● **PROVIDED RECORDS**
»»

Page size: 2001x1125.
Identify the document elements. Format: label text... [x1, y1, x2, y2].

««
»»

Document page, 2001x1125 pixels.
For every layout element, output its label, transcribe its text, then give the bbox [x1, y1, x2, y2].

««
»»

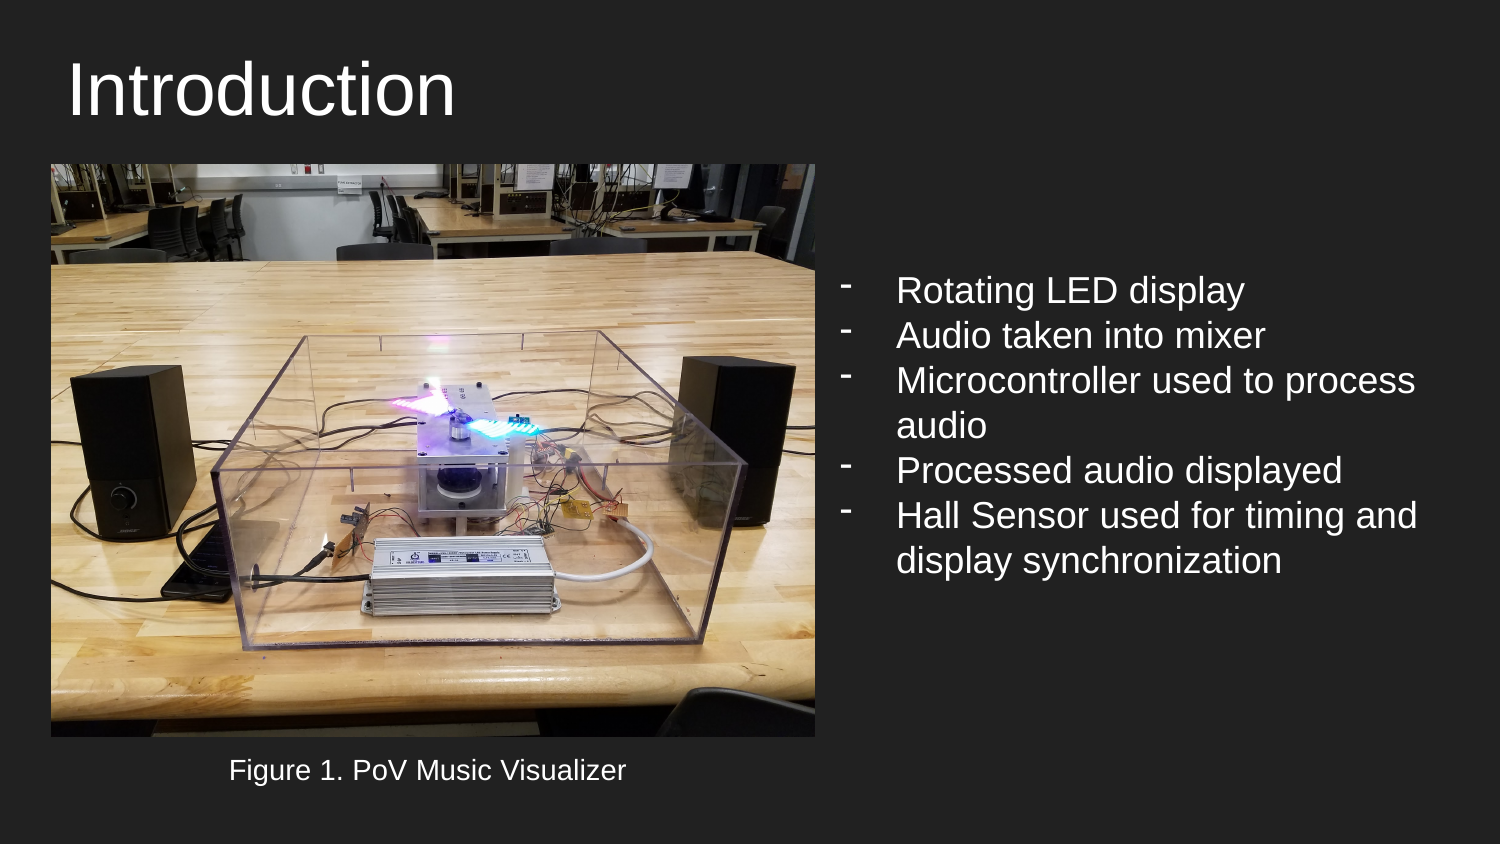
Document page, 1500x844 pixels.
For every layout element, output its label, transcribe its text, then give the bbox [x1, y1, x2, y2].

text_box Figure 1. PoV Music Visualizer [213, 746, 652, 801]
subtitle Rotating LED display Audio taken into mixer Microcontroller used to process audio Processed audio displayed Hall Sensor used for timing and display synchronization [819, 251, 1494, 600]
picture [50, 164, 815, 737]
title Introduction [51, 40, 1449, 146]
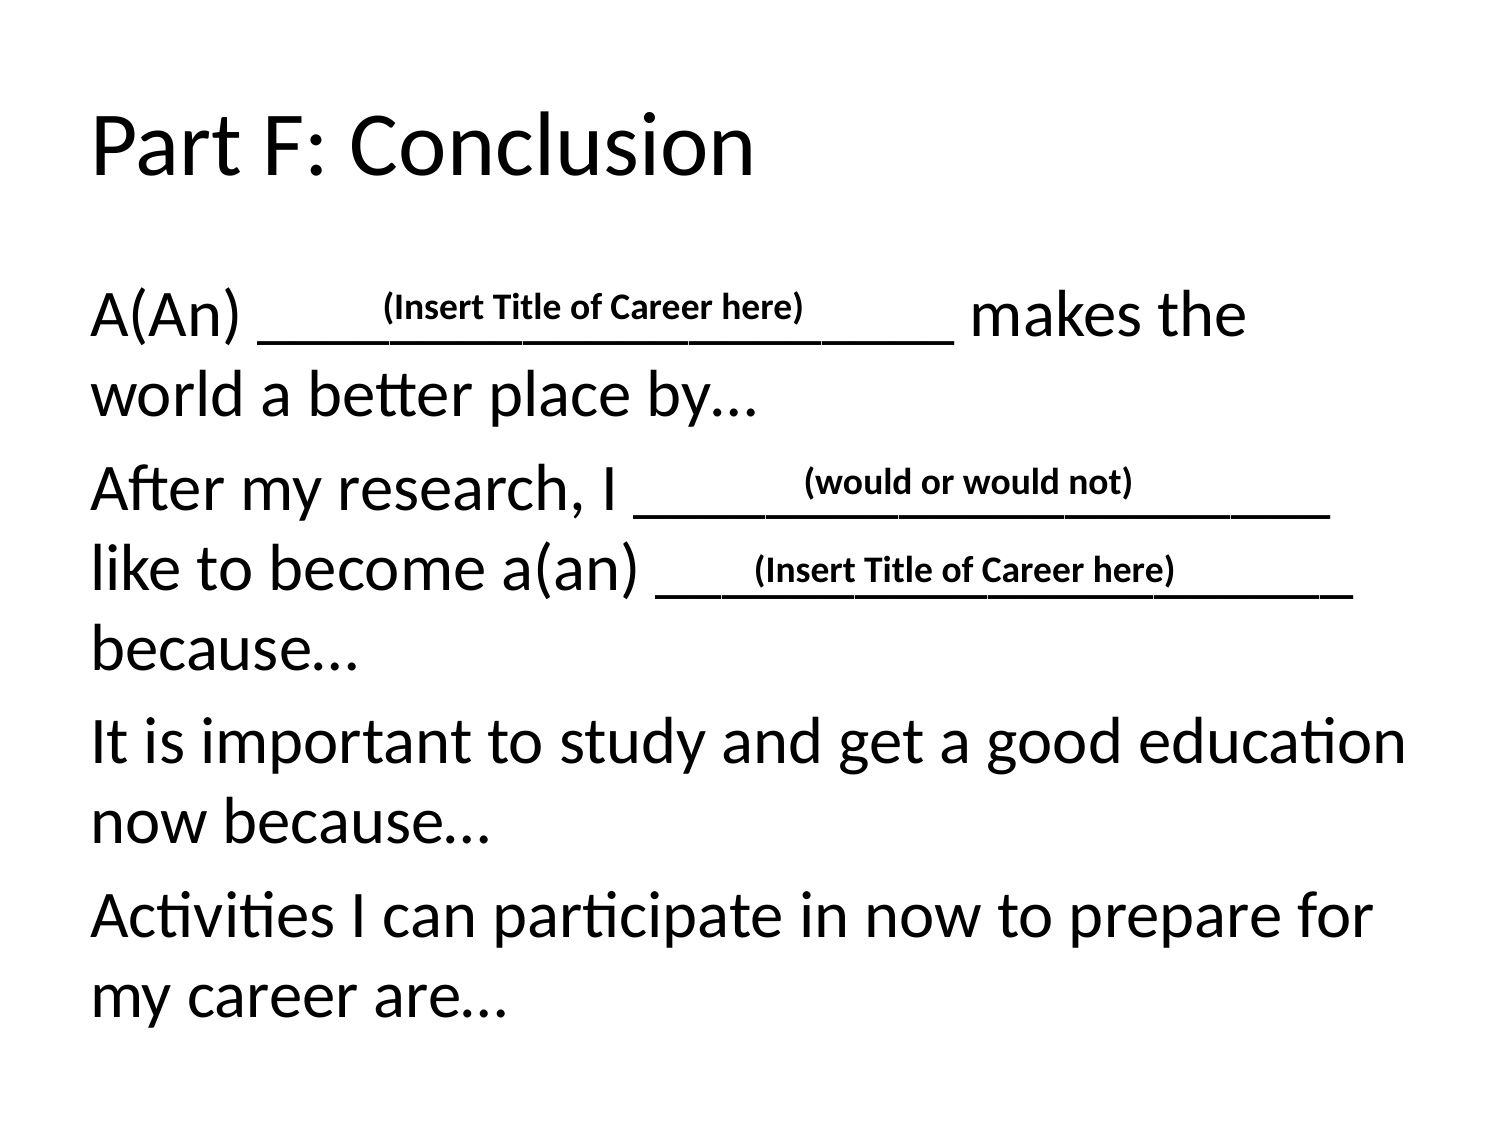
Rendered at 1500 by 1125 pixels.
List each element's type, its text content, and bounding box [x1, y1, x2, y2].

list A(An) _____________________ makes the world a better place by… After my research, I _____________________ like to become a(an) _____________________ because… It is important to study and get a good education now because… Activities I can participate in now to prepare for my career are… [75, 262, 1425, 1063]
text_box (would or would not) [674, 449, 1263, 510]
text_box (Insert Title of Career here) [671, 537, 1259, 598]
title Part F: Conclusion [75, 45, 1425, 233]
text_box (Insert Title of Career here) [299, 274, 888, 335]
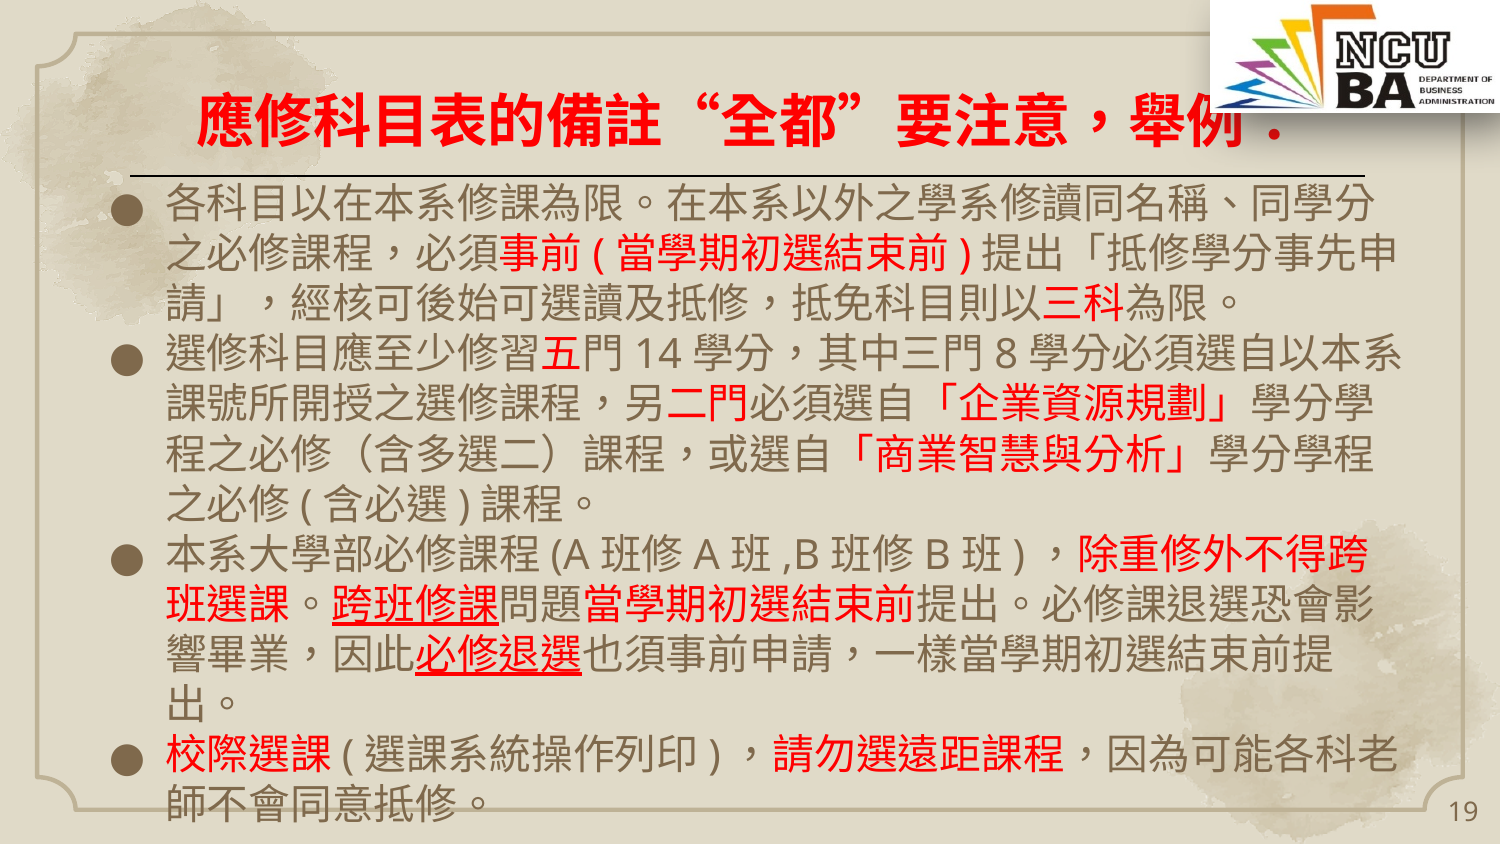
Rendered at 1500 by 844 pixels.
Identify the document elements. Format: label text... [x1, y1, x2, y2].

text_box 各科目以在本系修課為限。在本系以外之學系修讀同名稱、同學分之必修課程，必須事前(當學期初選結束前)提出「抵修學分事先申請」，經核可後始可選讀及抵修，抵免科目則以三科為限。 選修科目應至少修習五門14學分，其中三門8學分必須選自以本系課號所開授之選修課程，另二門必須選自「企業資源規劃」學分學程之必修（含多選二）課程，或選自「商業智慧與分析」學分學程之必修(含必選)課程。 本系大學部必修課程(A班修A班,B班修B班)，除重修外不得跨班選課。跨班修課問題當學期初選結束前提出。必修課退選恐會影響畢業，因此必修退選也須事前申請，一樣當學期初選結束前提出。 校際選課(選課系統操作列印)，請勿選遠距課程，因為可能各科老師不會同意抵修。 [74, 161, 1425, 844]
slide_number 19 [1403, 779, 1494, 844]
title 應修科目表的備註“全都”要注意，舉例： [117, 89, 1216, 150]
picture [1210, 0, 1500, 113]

««

● **EXERCISE REQUIREMENTS**
Checking the data above line by line, please work out how many lines include "pixels", and reply with the number only.

● **EXERCISE SOLUTION**
4